-- Problem requirements --
Each line of the records containing "stops" is to be copied out and returned.

Items from a dataset
+ + +

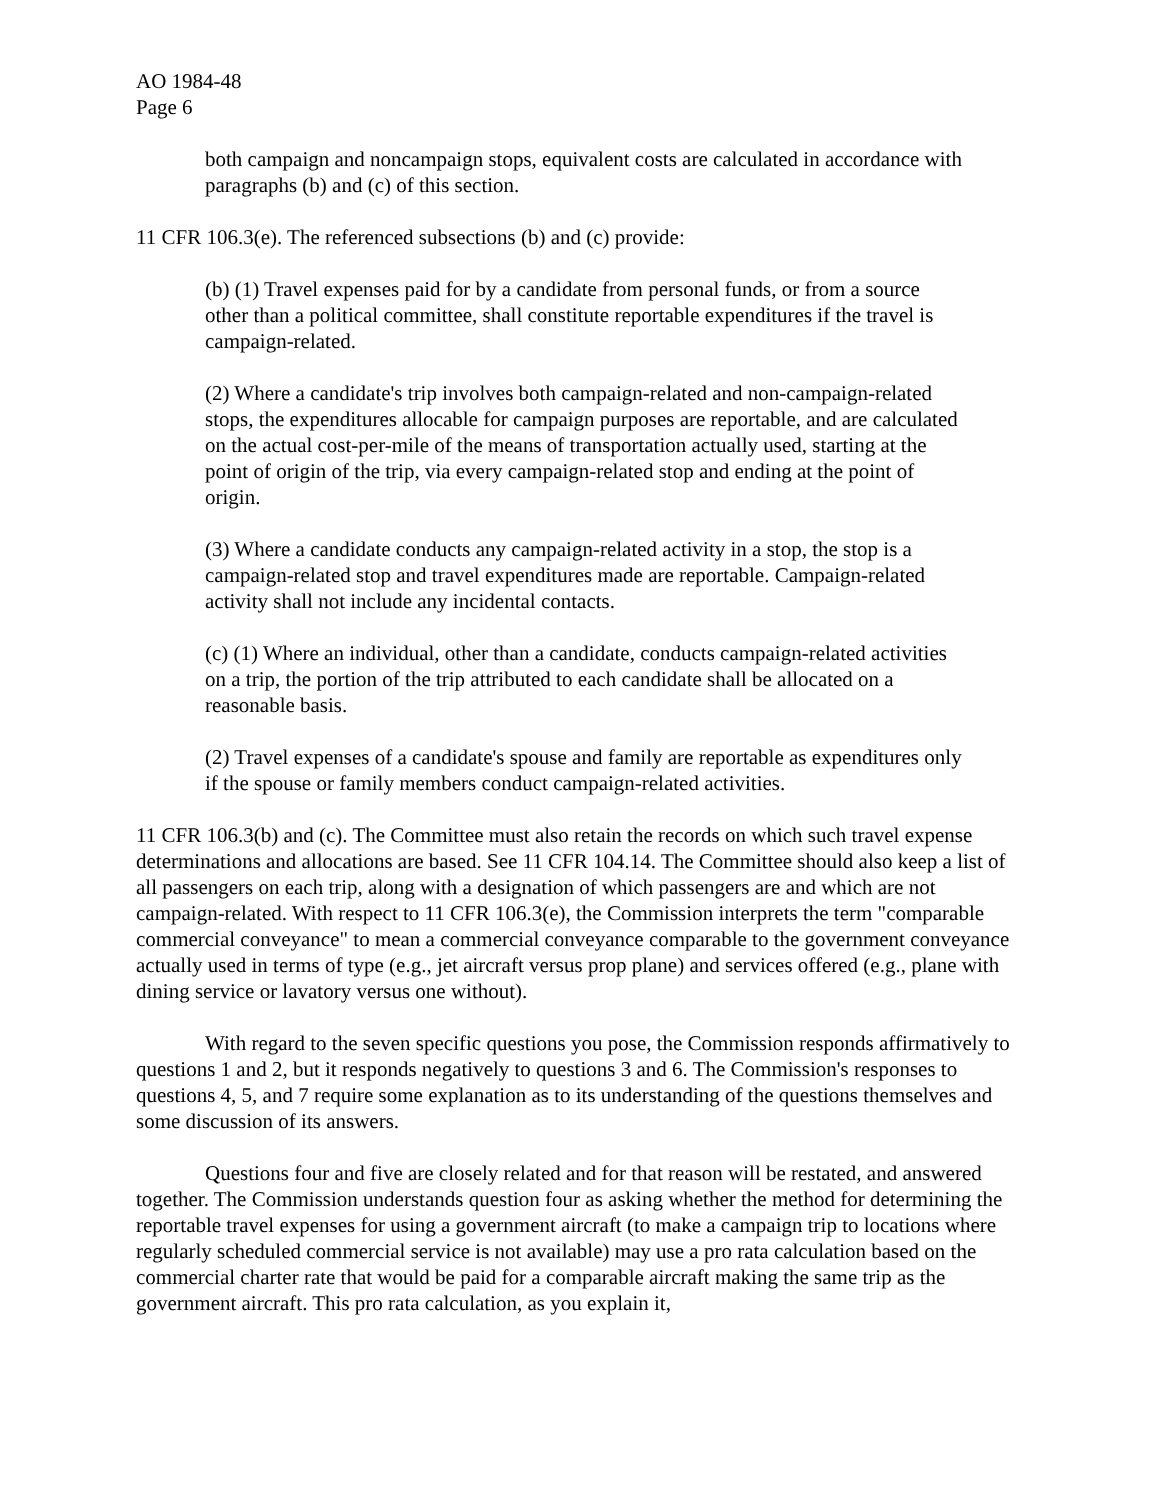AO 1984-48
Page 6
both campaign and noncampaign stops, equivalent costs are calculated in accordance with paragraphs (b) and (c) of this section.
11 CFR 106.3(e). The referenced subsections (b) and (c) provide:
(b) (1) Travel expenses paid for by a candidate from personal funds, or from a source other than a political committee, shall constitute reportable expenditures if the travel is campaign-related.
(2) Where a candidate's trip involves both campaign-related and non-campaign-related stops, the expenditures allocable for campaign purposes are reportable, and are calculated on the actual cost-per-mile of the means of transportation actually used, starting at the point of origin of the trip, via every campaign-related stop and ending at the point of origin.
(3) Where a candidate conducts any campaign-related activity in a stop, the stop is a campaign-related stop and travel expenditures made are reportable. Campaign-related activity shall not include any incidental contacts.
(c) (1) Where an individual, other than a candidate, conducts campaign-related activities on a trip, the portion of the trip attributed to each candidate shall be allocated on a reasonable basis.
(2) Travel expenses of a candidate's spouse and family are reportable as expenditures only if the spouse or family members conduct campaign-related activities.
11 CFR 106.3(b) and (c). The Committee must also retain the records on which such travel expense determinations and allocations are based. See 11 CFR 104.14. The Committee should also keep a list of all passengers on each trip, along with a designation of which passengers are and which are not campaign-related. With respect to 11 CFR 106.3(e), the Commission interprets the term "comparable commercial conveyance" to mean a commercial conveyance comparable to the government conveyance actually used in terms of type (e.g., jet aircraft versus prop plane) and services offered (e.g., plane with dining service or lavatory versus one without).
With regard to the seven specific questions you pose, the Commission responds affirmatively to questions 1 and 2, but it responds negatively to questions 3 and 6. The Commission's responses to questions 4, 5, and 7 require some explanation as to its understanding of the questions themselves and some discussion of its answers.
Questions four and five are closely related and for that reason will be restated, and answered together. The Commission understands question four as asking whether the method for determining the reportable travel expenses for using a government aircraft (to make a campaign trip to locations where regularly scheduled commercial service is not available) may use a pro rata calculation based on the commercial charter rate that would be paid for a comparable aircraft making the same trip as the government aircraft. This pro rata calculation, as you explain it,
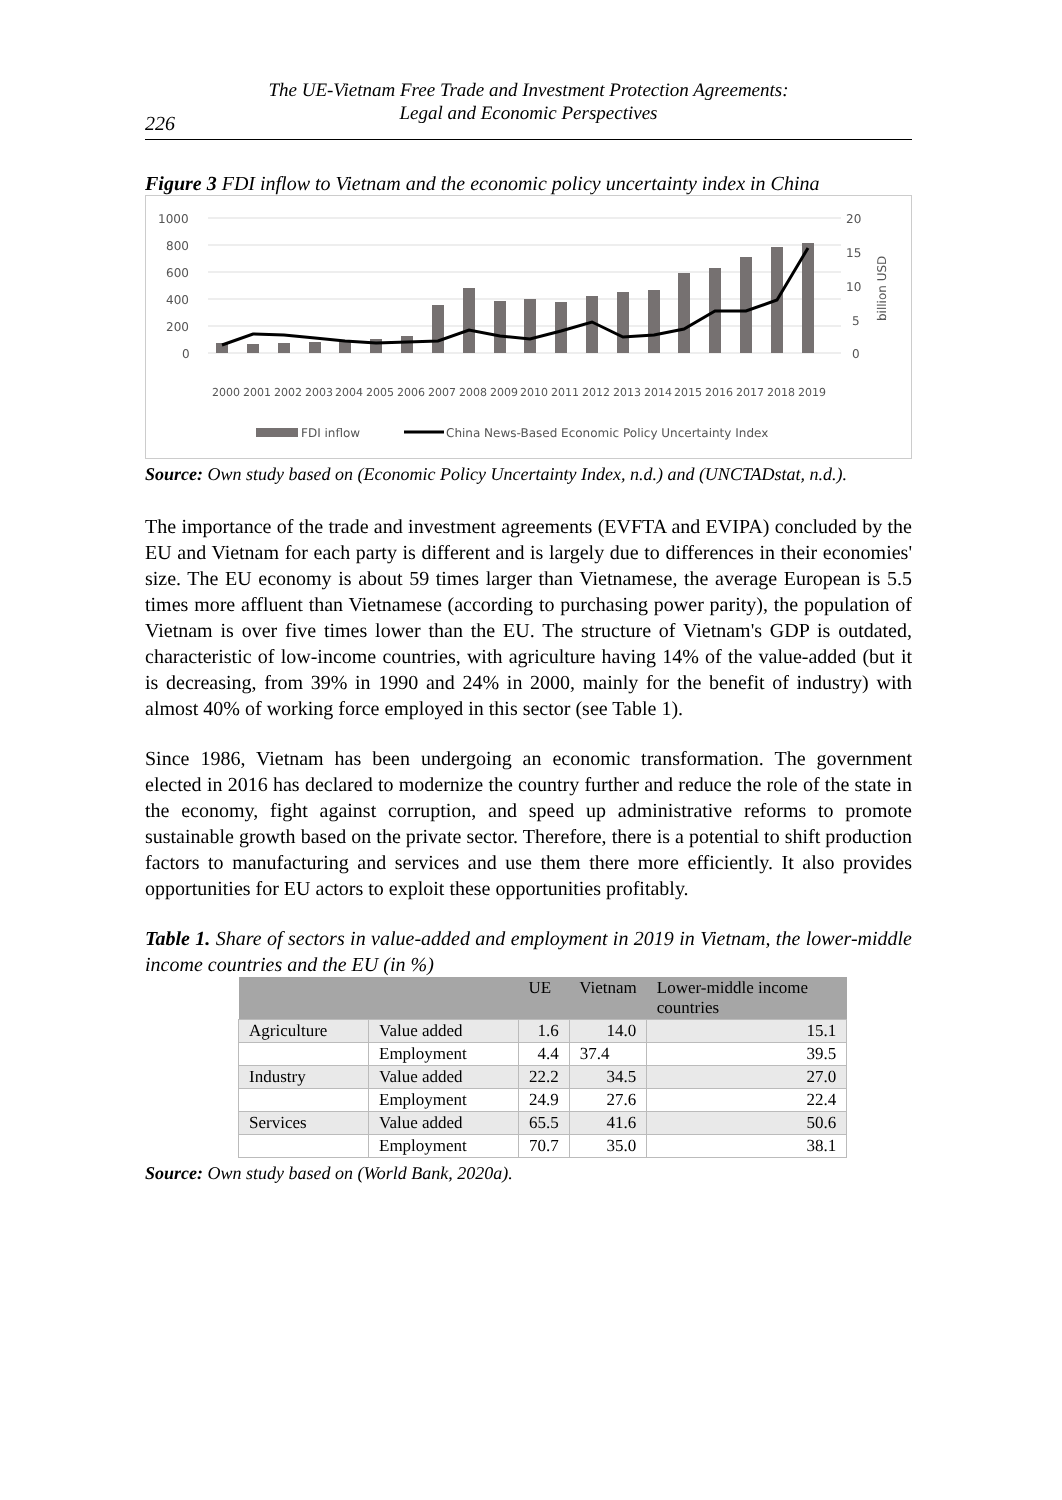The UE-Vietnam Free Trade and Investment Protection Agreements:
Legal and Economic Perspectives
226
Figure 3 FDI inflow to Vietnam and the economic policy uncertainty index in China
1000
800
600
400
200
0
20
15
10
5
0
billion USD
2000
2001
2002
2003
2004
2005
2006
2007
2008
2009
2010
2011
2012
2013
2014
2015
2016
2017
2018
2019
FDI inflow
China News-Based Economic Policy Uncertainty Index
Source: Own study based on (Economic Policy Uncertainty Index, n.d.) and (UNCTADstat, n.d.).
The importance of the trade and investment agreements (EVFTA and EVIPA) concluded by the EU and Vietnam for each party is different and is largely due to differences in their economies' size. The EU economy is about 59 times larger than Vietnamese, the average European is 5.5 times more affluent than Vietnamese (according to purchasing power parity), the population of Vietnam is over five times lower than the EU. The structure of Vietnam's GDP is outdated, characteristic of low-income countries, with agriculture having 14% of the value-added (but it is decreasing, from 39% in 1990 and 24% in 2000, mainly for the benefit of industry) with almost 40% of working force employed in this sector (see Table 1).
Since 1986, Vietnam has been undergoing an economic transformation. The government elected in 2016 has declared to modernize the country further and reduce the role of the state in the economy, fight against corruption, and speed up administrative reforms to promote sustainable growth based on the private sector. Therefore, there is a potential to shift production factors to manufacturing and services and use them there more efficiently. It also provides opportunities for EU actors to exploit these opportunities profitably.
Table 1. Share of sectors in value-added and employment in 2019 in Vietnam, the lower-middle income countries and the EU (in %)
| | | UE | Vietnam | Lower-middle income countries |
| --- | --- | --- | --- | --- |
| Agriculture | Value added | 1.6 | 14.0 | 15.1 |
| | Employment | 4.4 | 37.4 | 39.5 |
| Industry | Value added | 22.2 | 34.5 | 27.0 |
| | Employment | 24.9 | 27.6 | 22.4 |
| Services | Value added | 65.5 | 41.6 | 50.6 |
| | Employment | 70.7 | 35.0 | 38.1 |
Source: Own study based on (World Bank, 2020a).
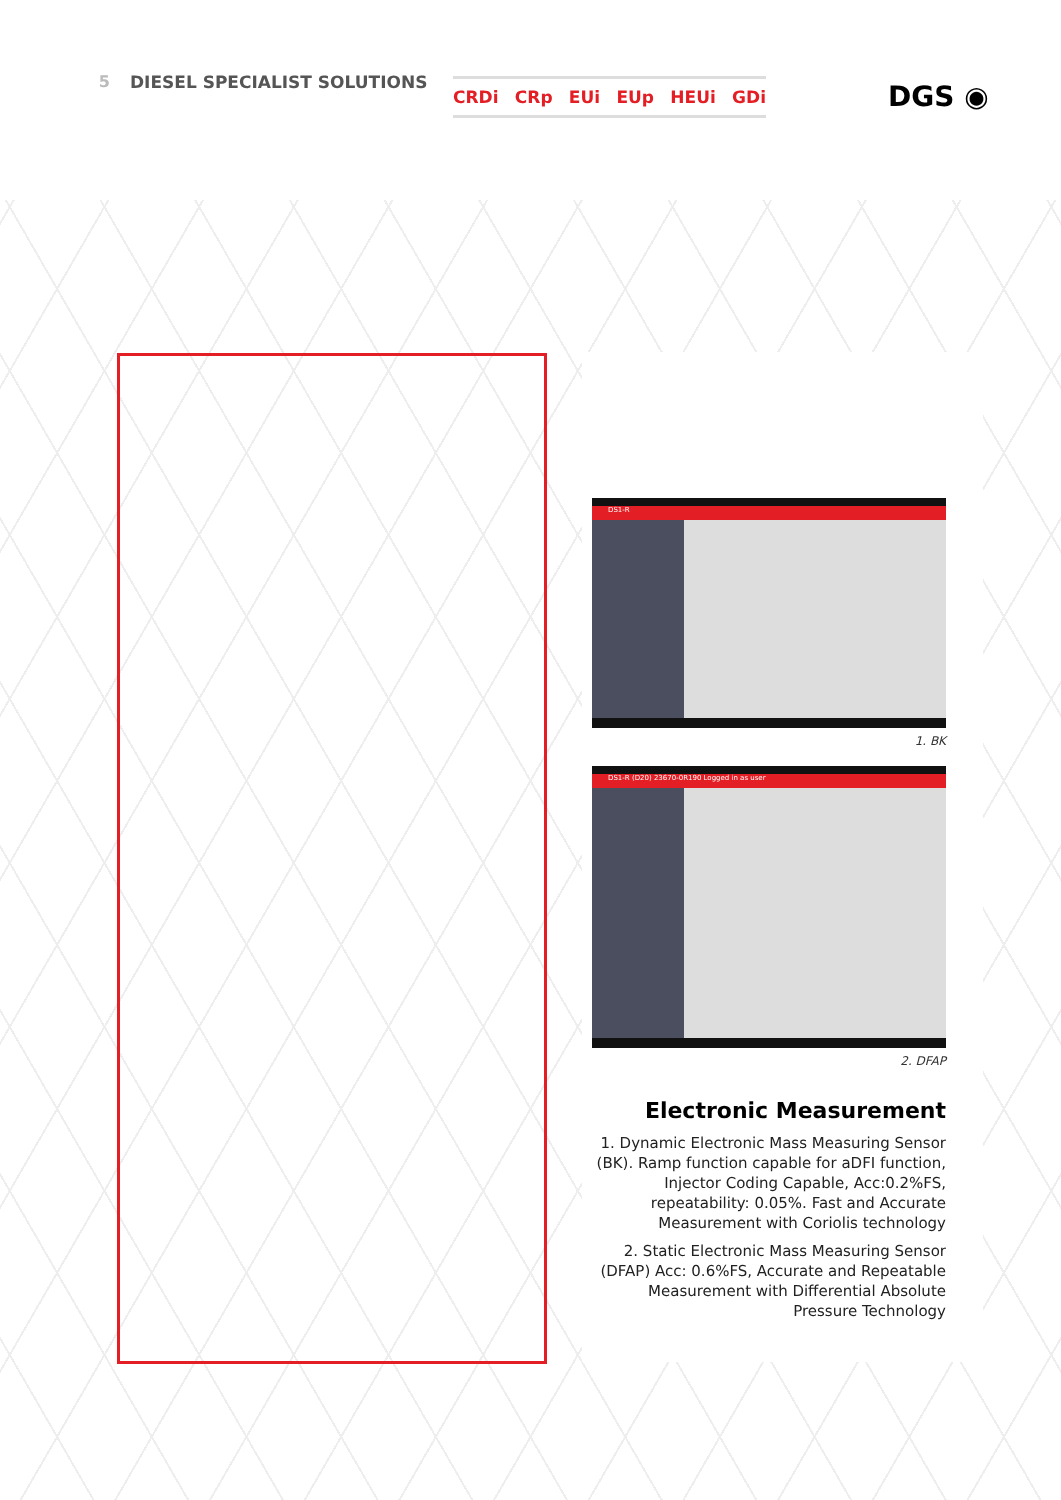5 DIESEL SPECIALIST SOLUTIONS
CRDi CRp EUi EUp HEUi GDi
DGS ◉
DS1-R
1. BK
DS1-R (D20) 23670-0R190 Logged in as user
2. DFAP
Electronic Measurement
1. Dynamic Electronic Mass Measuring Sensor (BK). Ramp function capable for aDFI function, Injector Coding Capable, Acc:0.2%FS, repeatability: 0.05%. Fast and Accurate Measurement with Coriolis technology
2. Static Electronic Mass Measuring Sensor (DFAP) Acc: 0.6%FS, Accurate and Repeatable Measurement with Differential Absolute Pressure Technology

+ + +

-- Response to the exercise --
both campaign and noncampaign stops, equivalent costs are calculated in accordance with paragraphs (b) and (c) of this section.
(2) Where a candidate's trip involves both campaign-related and non-campaign-related stops, the expenditures allocable for campaign purposes are reportable, and are calculated on the actual cost-per-mile of the means of transportation actually used, starting at the point of origin of the trip, via every campaign-related stop and ending at the point of origin.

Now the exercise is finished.